Surprised there haven't been any light weight climber types chiming in. I think there was at least a 5lb weight drop between my Bianchi 928 C2C and the 928 T-Cube, although my shop lacks a highly accurate digital scale. Being about 10lbs lighter myself, on the hilltop finish, I noticed a dramatic difference. I was in the 3rd group due to massive splits from a nasty cross wind, but I think I impressed a few people on the final climb.


----------



## woodys737 (Dec 31, 2005)

stevesbike said:


> well, you can't ride your road bike at nationals or masters worlds since it's not UCI legal and even if it doesn't get inspected someone can protest if you place well. For my TT bike the last thing I worry about is weight. I just added a 280 gram adamo saddle since it lets me get a steeper effective seat tube angle that's UCI legal. I don't care if it comes at a 100+ gram weight penalty. I worry about weight on the mountain bike I race but it's pretty easy with stock parts to get it under 19lbs - there's no point to go weenie since components like super light forks decrease performance.

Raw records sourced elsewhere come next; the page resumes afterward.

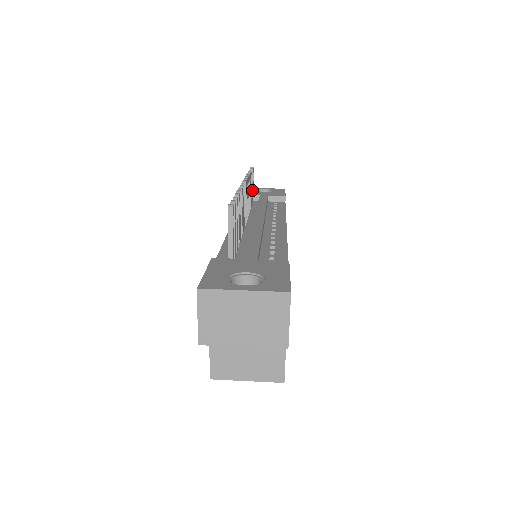
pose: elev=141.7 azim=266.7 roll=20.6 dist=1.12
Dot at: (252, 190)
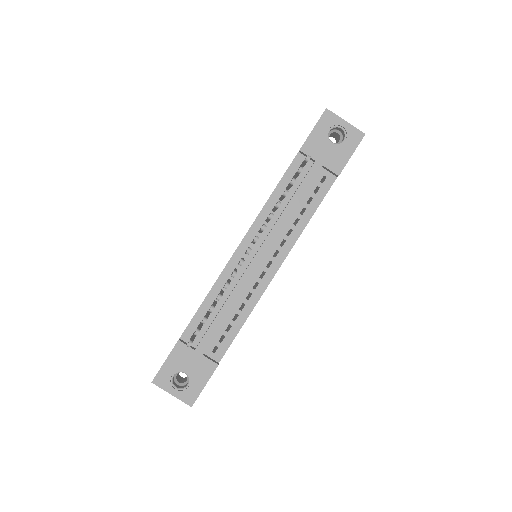
Dot at: occluded
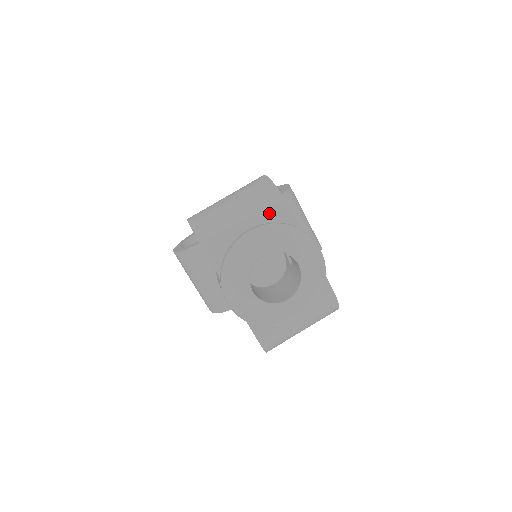
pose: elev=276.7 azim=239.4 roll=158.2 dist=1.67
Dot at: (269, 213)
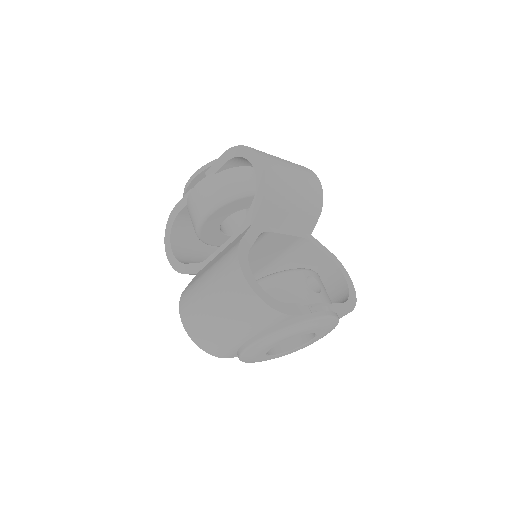
Dot at: (265, 323)
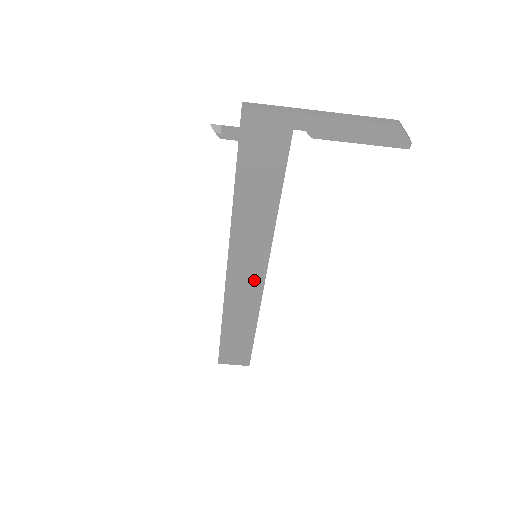
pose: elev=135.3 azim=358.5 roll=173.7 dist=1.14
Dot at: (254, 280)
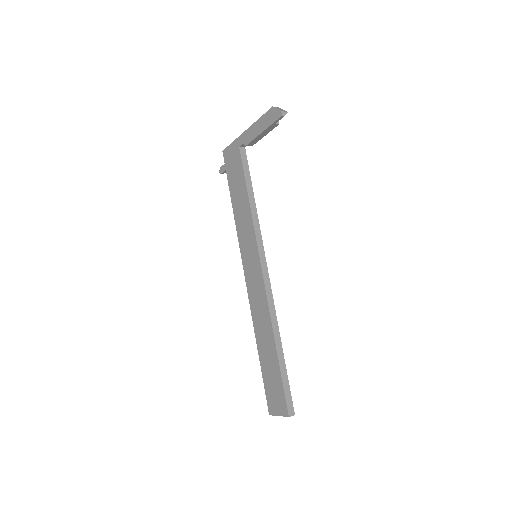
Dot at: (258, 280)
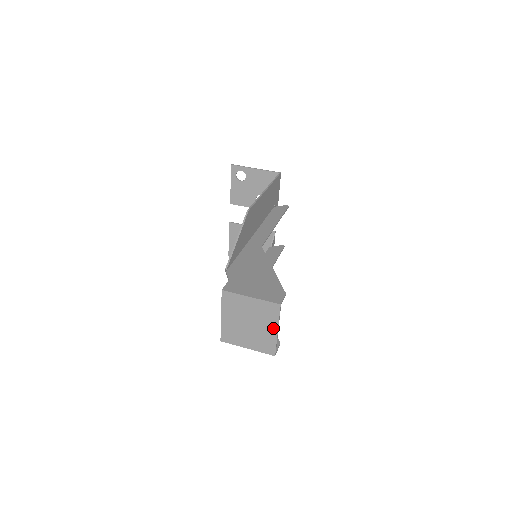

I'm quasi-weenie meaning I upgraded some parts as they wore out to the lighter end stock components (e.g.150g lighter going with an Easton EC90 post v. brand x). This habit started back in my mountain bike days when I moved off my Ritchey hard tail to a low end Specialized Epic. The Epic was pounds heavier and took noticeably more effort to climb up steep sections as compared to the Ritchey. So, I've done the same with my road bike except I notice the weight difference more with accelerations than steady state climbing. Maybe that's why it was so evident with the mountain bikes. Climbs were always punctuated by little accelerations here and there to get up/around objects...


----------



## Mdeth1313 (Nov 1, 2001)

stevesbike said:


> well, you can't ride your road bike at nationals or masters worlds since it's not UCI legal and even if it doesn't get inspected someone can protest if you place well. For my TT bike the last thing I worry about is weight. I just added a 280 gram adamo saddle since it lets me get a steeper effective seat tube angle that's UCI legal. I don't care if it comes at a 100+ gram weight penalty. I worry about weight on the mountain bike I race but it's pretty easy with stock parts to get it under 19lbs - there's no point to go weenie since components like super light forks decrease performance.



so why is it you chimed in here? off to nationals with your non-ww equipment-- go on now!


----------